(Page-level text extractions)
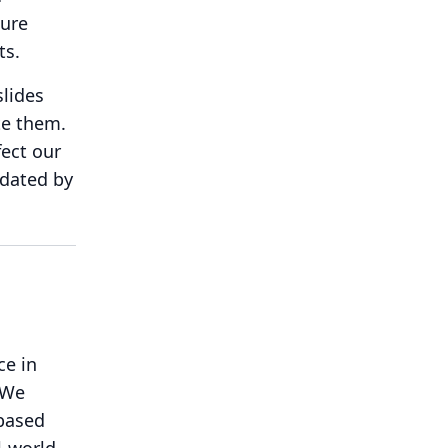
ture
ts.
slides
te them.
fect our
pdated by
ce in
We
-based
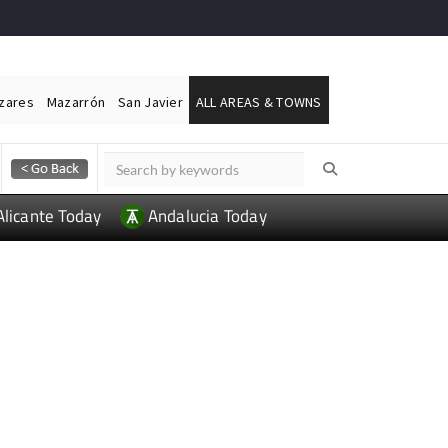
ázares
Mazarrón
San Javier
ALL AREAS & TOWNS
Alicante Today
Andalucia Today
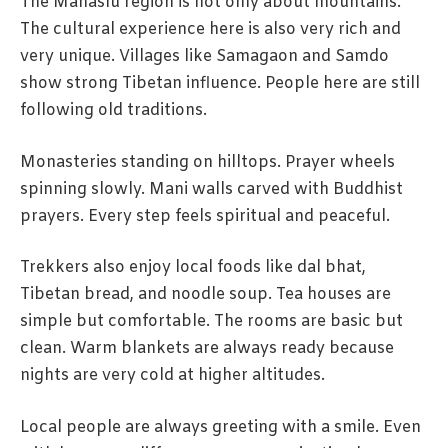
The Manaslu region is not only about mountains.
The cultural experience here is also very rich and
very unique. Villages like Samagaon and Samdo
show strong Tibetan influence. People here are still
following old traditions.
Monasteries standing on hilltops. Prayer wheels
spinning slowly. Mani walls carved with Buddhist
prayers. Every step feels spiritual and peaceful.
Trekkers also enjoy local foods like dal bhat,
Tibetan bread, and noodle soup. Tea houses are
simple but comfortable. The rooms are basic but
clean. Warm blankets are always ready because
nights are very cold at higher altitudes.
Local people are always greeting with a smile. Even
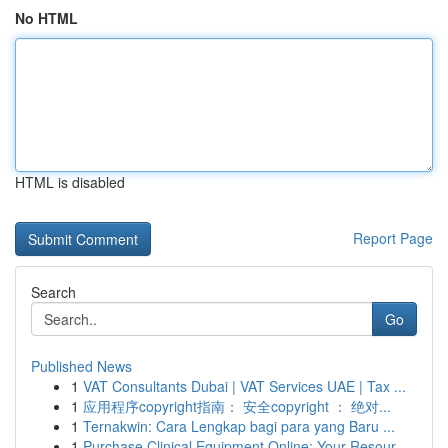
No HTML
HTML is disabled
Report Page
Search
Go
Published News
1
VAT Consultants Dubai | VAT Services UAE | Tax ...
1
应用程序copyright指南： 安全copyright ： 绝对...
1
Ternakwin: Cara Lengkap bagi para yang Baru ...
1
Purchase Clinical Equipment Online: Your Resour...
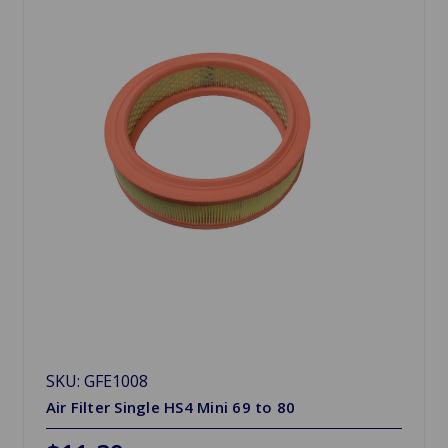
SKU: GFE1008
Air Filter Single HS4 Mini 69 to 80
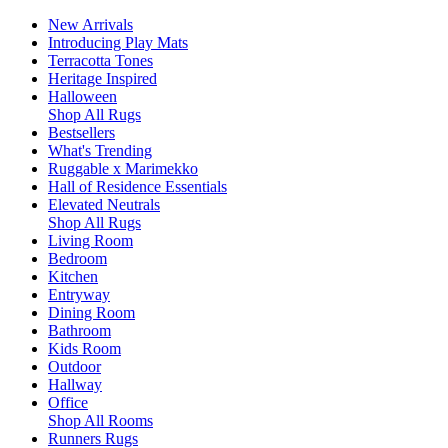
New Arrivals
Introducing Play Mats
Terracotta Tones
Heritage Inspired
Halloween
Shop All Rugs
Bestsellers
What's Trending
Ruggable x Marimekko
Hall of Residence Essentials
Elevated Neutrals
Shop All Rugs
Living Room
Bedroom
Kitchen
Entryway
Dining Room
Bathroom
Kids Room
Outdoor
Hallway
Office
Shop All Rooms
Runners Rugs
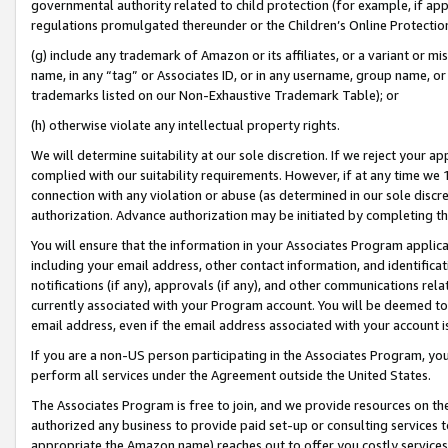
governmental authority related to child protection (for example, if app
regulations promulgated thereunder or the Children’s Online Protection
(g) include any trademark of Amazon or its affiliates, or a variant or 
name, in any “tag” or Associates ID, or in any username, group name, or 
trademarks listed on our Non-Exhaustive Trademark Table); or
(h) otherwise violate any intellectual property rights.
We will determine suitability at our sole discretion. If we reject your 
complied with our suitability requirements. However, if at any time we 1
connection with any violation or abuse (as determined in our sole disc
authorization. Advance authorization may be initiated by completing t
You will ensure that the information in your Associates Program applic
including your email address, other contact information, and identifica
notifications (if any), approvals (if any), and other communications re
currently associated with your Program account. You will be deemed to 
email address, even if the email address associated with your account i
If you are a non-US person participating in the Associates Program, you
perform all services under the Agreement outside the United States.
The Associates Program is free to join, and we provide resources on th
authorized any business to provide paid set-up or consulting services t
appropriate the Amazon name) reaches out to offer you costly services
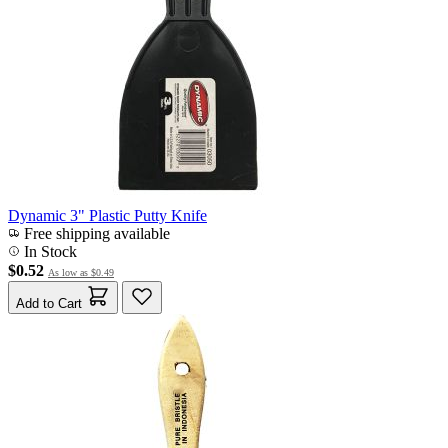
Dynamic 3" Plastic Putty Knife
Free shipping available
In Stock
$0.52
As low as
$0.49
Add to Cart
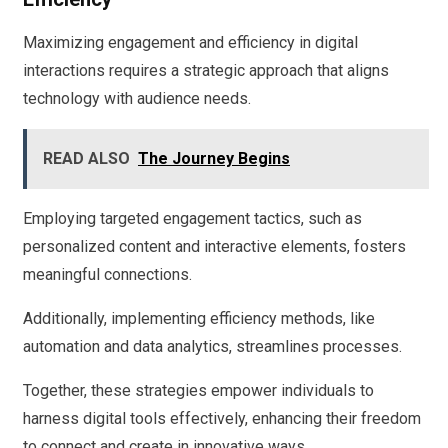
Maximizing engagement and efficiency in digital
interactions requires a strategic approach that aligns
technology with audience needs.
READ ALSO
The Journey Begins
Employing targeted engagement tactics, such as
personalized content and interactive elements, fosters
meaningful connections.
Additionally, implementing efficiency methods, like
automation and data analytics, streamlines processes.
Together, these strategies empower individuals to
harness digital tools effectively, enhancing their freedom
to connect and create in innovative ways.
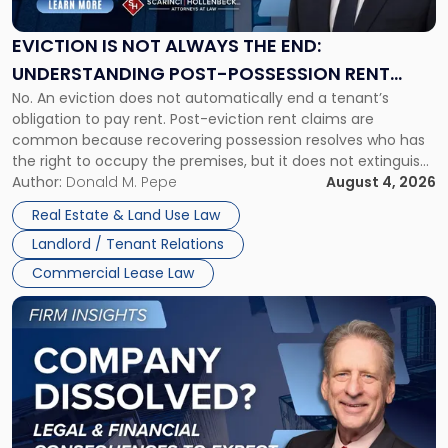
Always
the
EVICTION IS NOT ALWAYS THE END:
End:
UNDERSTANDING POST-POSSESSION RENT
Understanding
No. An eviction does not automatically end a tenant’s
CLAIMS IN NEW JERSEY AND NEW YORK
Post-
obligation to pay rent. Post-eviction rent claims are
Possession
common because recovering possession resolves who has
Rent
the right to occupy the premises, but it does not extinguish
Claims
the tenant’s contractual obligations under the lease.
Author:
Donald M. Pepe
August 4, 2026
in
Whether unpaid or future rent remains owed depends on
New
Real Estate & Land Use Law
three factors: the lease’s […]
Jersey
Landlord / Tenant Relations
and
New
Commercial Lease Law
York"
Link
to
post
with
title
-
"Company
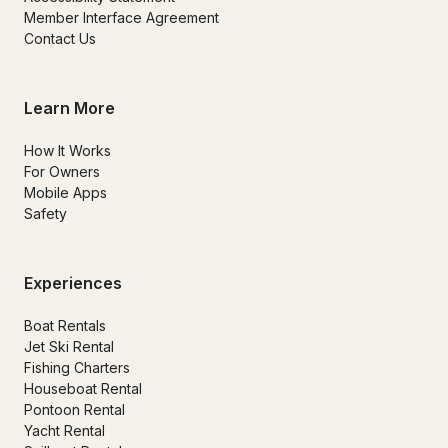
Member Interface Agreement
Contact Us
Learn More
How It Works
For Owners
Mobile Apps
Safety
Experiences
Boat Rentals
Jet Ski Rental
Fishing Charters
Houseboat Rental
Pontoon Rental
Yacht Rental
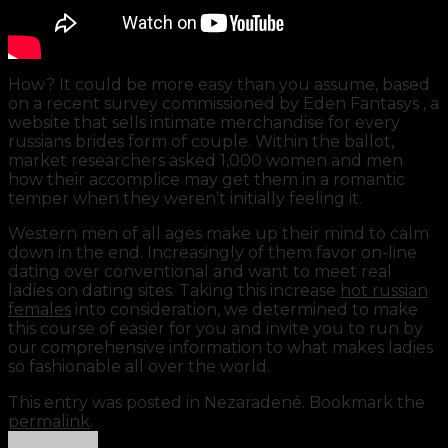
How? It could be more easy than you assume, based
on a recent survey commissioned by Eden Fantasys , a
website that sells intimate merchandise for every
russians brides form of couple. Within the ballot,
market researchers asked 1,000 women and men
how their accomplice may get them in a romantic
temper when they weren’t initially feeling it.
Western men of all ages make up their mind to calm
down in the end. Increasingly of them favor on-line
dating over conventional and want to meet real
ladies on dating sites. Taking this increase
hot russian
females
into consideration, we determined to make
this course of easier for you and invite you to run by
our comprehensive information to what makes ladies
so fashionable all over the world.
This entry was posted in Nezaradené. Bookmark the
https://russiansbrides.com/
permalink
.
https://russiansbrides.com/albanian-women/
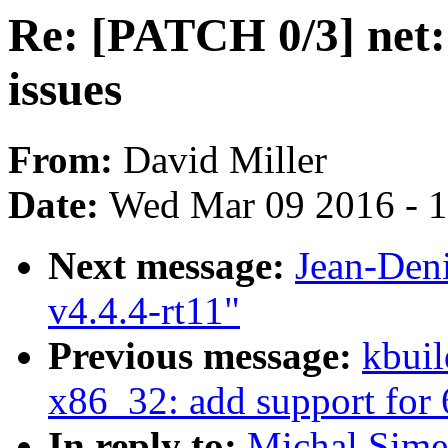
Re: [PATCH 0/3] net:
issues
From:
David Miller
Date:
Wed Mar 09 2016 - 
Next message:
Jean-Den
v4.4.4-rt11"
Previous message:
kbuil
x86_32: add support for 
In reply to:
Michal Sime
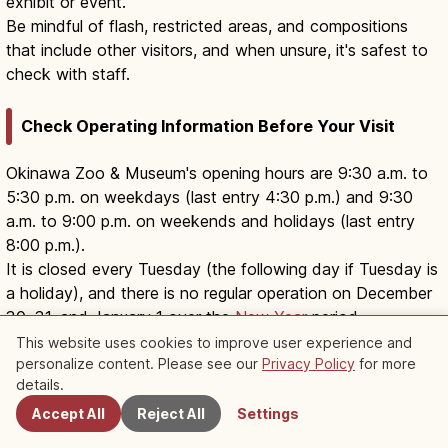
exhibit or event.
Be mindful of flash, restricted areas, and compositions
that include other visitors, and when unsure, it's safest to
check with staff.
Check Operating Information Before Your Visit
Okinawa Zoo & Museum's opening hours are 9:30 a.m. to
5:30 p.m. on weekdays (last entry 4:30 p.m.) and 9:30
a.m. to 9:00 p.m. on weekends and holidays (last entry
8:00 p.m.).
It is closed every Tuesday (the following day if Tuesday is
a holiday), and there is no regular operation on December
30, 31, and January 1 over the
New Year
period.
In Okinawa, facility operations may change due to
This website uses cookies to improve user experience and
typhoons or severe weather, so checking the facility's
personalize content. Please see our
Privacy Policy
for more
Nearby Spots
details.
notices, opening hours, and access information before
your visit, including the handling of special events and
Accept All
Reject All
Settings
closure days, makes it easier to plan.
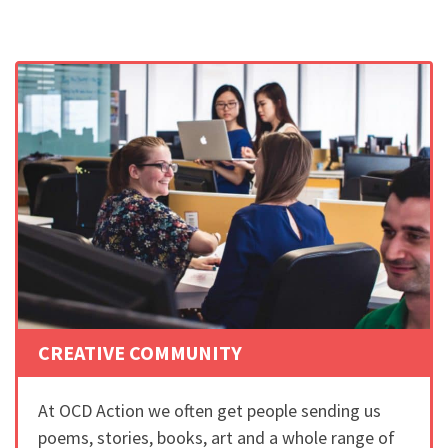
CREATIVE COMMUNITY
At OCD Action we often get people sending us
poems, stories, books, art and a whole range of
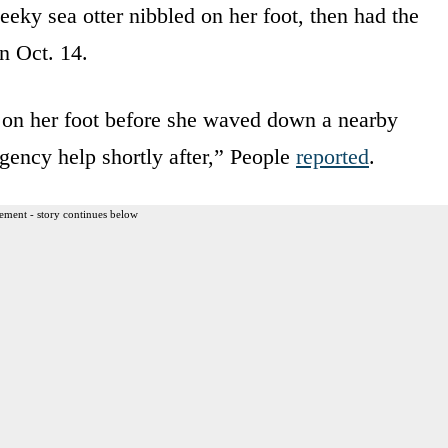
heeky sea otter nibbled on her foot, then had the
n Oct. 14.
p’ on her foot before she waved down a nearby
gency help shortly after,” People
reported
.
ement - story continues below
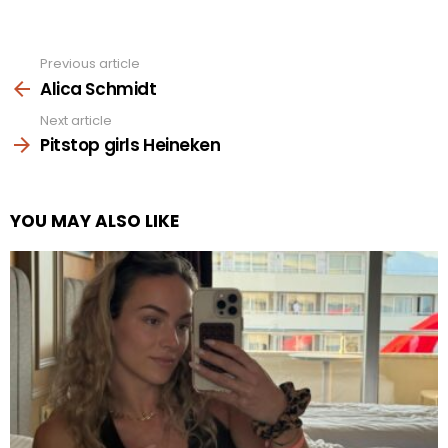
Previous article
See
more
Alica Schmidt
Next article
Pitstop girls Heineken
YOU MAY ALSO LIKE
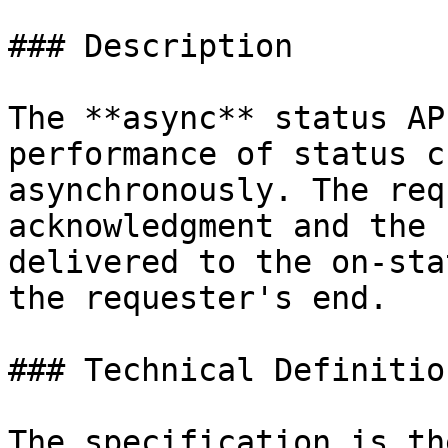
### Description

The **async** status AP
performance of status c
asynchronously. The req
acknowledgment and the 
delivered to the on-sta
the requester's end.

### Technical Definition
The specification is th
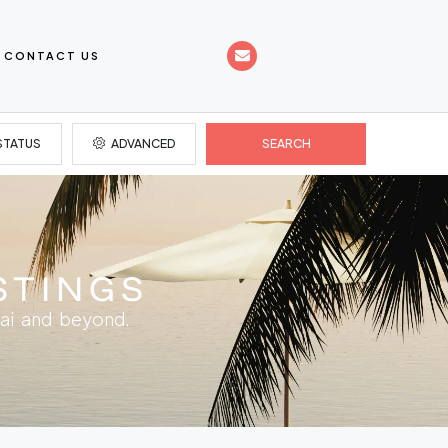
CONTACT US
STATUS
ADVANCED
SEARCH
STINGS
ai and beyond.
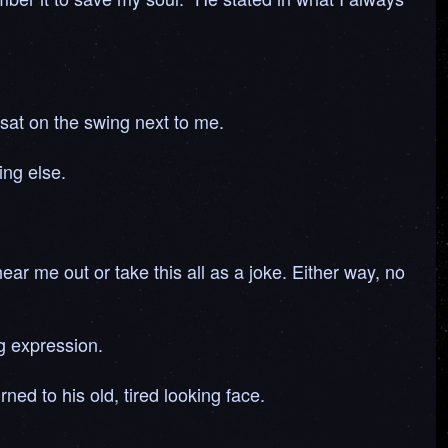
 sat on the swing next to me.
ing else.
ear me out or take this all as a joke. Either way, no
ng expression.
ed to his old, tired looking face.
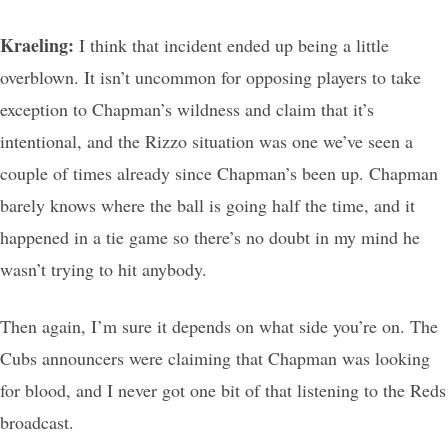
Kraeling:
I think that incident ended up being a little
overblown. It isn’t uncommon for opposing players to take
exception to Chapman’s wildness and claim that it’s
intentional, and the Rizzo situation was one we’ve seen a
couple of times already since Chapman’s been up. Chapman
barely knows where the ball is going half the time, and it
happened in a tie game so there’s no doubt in my mind he
wasn’t trying to hit anybody.
Then again, I’m sure it depends on what side you’re on. The
Cubs announcers were claiming that Chapman was looking
for blood, and I never got one bit of that listening to the Reds
broadcast.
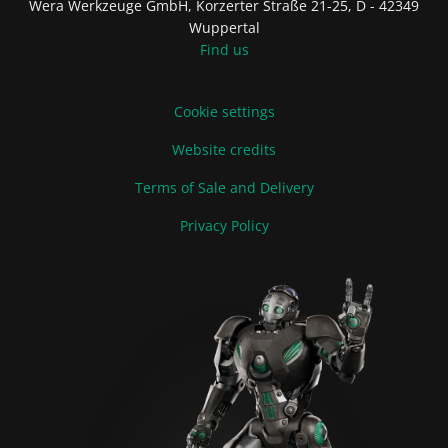
Wera Werkzeuge GmbH, Korzerter Straße 21-25, D - 42349
Wuppertal
Find us
Cookie settings
Website credits
Terms of Sale and Delivery
Privacy Policy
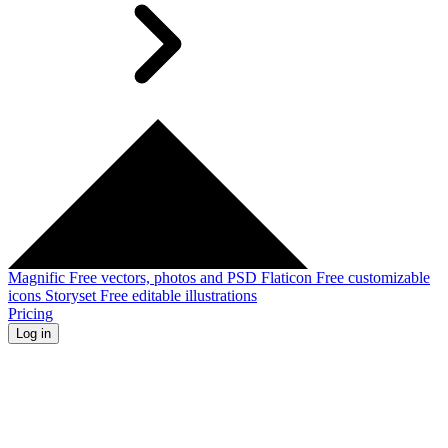
Magnific
Free vectors, photos and PSD
Flaticon
Free customizable
icons
Storyset
Free editable illustrations
Pricing
Log in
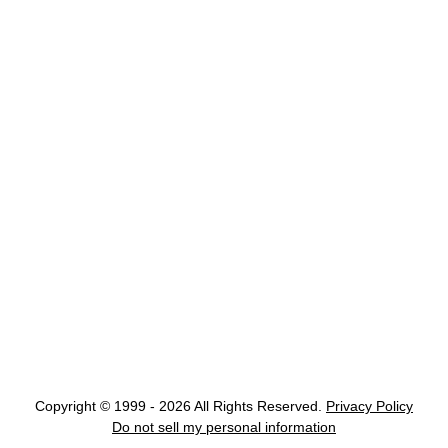
Copyright © 1999 - 2026 All Rights Reserved.
Privacy Policy
Do not sell my personal information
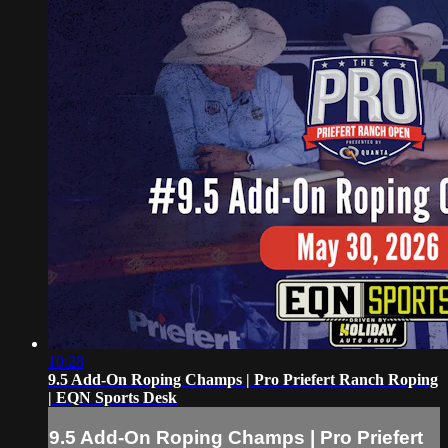
10:28
9.5 Add-On Roping Champs | Pro Priefert Ranch Roping
| EQN Sports Desk
9.5 Add-On Roping Champs | Pro Priefert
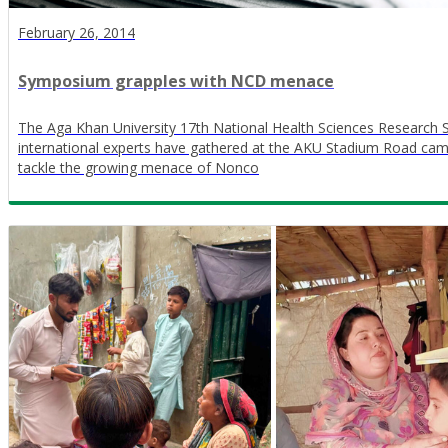
February 26, 2014
Symposium grapples with NCD menace
The Aga Khan University 17th National Health Sciences Research
international experts have gathered at the AKU Stadium Road cam
tackle the growing menace of Nonco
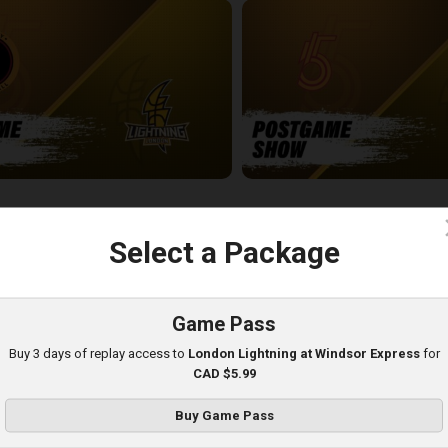
-London Lightning POSTGAME
SUDBURY FIVE - LONDON LIGH
5:03
c
Select a Package
Game Pass
Buy 3 days of replay access to
London Lightning at Windsor Express
for
CAD $5.99
Buy Game Pass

BRIEF:
The answer should be one number: how many lines in the data contain the word "russiansbrides".

OUTPUT:
2